Supprimer la taxe d’habitation telle qu’elle est actuellement n’est pas une mauvaise idée, puisque l’administration fiscale connaît mal la valeur locative des biens immobiliers et fonciers, et puisque le chantier requis pour procéder à une bonne révision de dizaines de millions de valeurs locatives serait long et onéreux.
Mais cela n’implique nullement qu’il faille faire dépendre encore davantage de l’État le financement des collectivités territoriales. Tout au contraire, la réforme devrait s’inspirer, en ce domaine comme en bien d’autres, des principes de responsabilité, de subsidiarité, de simplicité, de paiement des services rendus et d’efficacité.
Les élus locaux doivent être rendus clairement responsables aux yeux de leurs mandants de la part de pression fiscale qui découle des dépenses qu’ils engagent. Il importe donc que communes, départements et régions lèvent l’impôt au niveau requis par leurs dépenses. Toute dotation budgétaire en provenance de l’État devrait disparaître ; la seule exception concerne l’indemnisation par la collectivité nationale de sinistres difficilement assurables – évènements exceptionnels qui relèvent de la solidarité nationale.
Pour parvenir à ce but, il n’est pas nécessaire de disposer d’impôts spécifiques, comme la taxe d’habitation, actuellement dans le viseur des pouvoirs publics. Il serait à la fois efficace et simple de donner aux collectivités territoriales le droit d’ajouter un certain pourcentage à un impôt national. Les élections locales permettraient alors à chaque résident de choisir l’équipe présentant à ses yeux le meilleur rapport qualité/prix – ce qui est très difficile actuellement puisque les ressources des collectivités sont éparpillées entre divers impôts et les dotations budgétaires versées par l’État.
À titre d’exemple, prenons comme base l’impôt sur le revenu, préalablement rendu universel par incorporation de la CSG et de la CRDS. Cette opération est simple à réaliser : chaque tranche de l’IR, y compris la première, actuellement à taux zéro, verrait son taux augmenté de celui de la CSG-CRDS, dont les modulations selon la nature des revenus disparaîtraient. Communes, départements et régions n’auraient plus qu’à décider chacun d’une augmentation en pourcentage du taux de l’IR : chaque foyer fiscal saurait ainsi exactement à combien lui reviennent les services que lui rend chacune de ces 3 collectivités.
Il est également possible de rendre les seules communes bénéficiaires directs de cette fiscalité, charge à elles de financer départements et régions. Cette solution, logiquement, s’accompagnerait d’une élection des conseils départementaux et régionaux par les seuls conseillers municipaux : on permettrait ainsi au citoyen lambda, sans le surcharger de devoirs électoraux, de se voir proposer quelques « votations » sur des projets spécifiques, comme cela se fait chez nos voisins suisses, sans majorer au total les coûts électoraux (les élections au suffrage universel reviennent assez cher : plus de 200 M€ par exemple en 2012 pour les présidentielles et à peu près autant pour les législatives qui les ont suivies).
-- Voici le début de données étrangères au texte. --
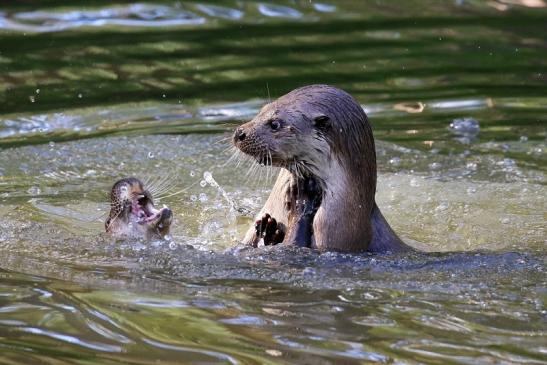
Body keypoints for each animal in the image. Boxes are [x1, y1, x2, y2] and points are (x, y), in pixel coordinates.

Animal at [234, 83, 412, 252]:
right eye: (261, 111)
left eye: (275, 124)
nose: (239, 133)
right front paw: (268, 230)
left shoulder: (332, 229)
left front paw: (300, 201)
Le projet gouvernemental actuel – réserver la taxe d’habitation au cinquième le plus fortuné des contribuables – est incohérent : il n’évitera pas l’énorme travail de révision des valeurs locatives, et surtout il ancrera encore davantage la population dans l’idée que l’impôt n’est pas le paiement des services rendus par les collectivités territoriales ou par l’État, mais une sorte de punition infligée aux riches. Plus l’État organisera le pillage ostentatoire des riches, plus ceux-ci se sentiront moralement justifiés à organiser le pillage (plus discret mais bien réel) des classes moyennes, et cela, bien entendu, avec l’appui des pouvoirs publics.
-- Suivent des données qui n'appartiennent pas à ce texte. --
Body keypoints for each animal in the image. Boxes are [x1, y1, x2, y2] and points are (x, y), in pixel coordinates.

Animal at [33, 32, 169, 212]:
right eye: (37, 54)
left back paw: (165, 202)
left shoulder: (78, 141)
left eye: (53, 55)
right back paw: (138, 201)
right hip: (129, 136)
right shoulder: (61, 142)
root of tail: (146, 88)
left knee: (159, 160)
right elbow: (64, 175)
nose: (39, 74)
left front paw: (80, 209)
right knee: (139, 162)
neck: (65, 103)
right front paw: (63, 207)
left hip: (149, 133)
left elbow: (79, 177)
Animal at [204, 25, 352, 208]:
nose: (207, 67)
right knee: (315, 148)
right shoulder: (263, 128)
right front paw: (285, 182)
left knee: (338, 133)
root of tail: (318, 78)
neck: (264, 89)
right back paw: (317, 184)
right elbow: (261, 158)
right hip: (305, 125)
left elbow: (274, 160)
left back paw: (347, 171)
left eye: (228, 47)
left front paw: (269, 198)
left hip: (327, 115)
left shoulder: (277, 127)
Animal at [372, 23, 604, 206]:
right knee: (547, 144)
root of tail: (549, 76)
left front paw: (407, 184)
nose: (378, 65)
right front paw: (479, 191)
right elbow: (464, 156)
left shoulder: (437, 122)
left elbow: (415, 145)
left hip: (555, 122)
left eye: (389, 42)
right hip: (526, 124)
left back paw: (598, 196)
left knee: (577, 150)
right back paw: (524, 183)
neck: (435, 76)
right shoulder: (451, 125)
Il est à craindre que le nouveau Président de la République ne soit pas hostile à cette façon de faire, mais il faut au contraire sortir de ce cercle vicieux où la démagogie nous enferme. Nous n’y parviendrons qu’en revitalisant la démocratie locale, et donc en rendant les élus locaux entièrement responsables des recettes comme des dépenses des collectivités qu’ils administrent.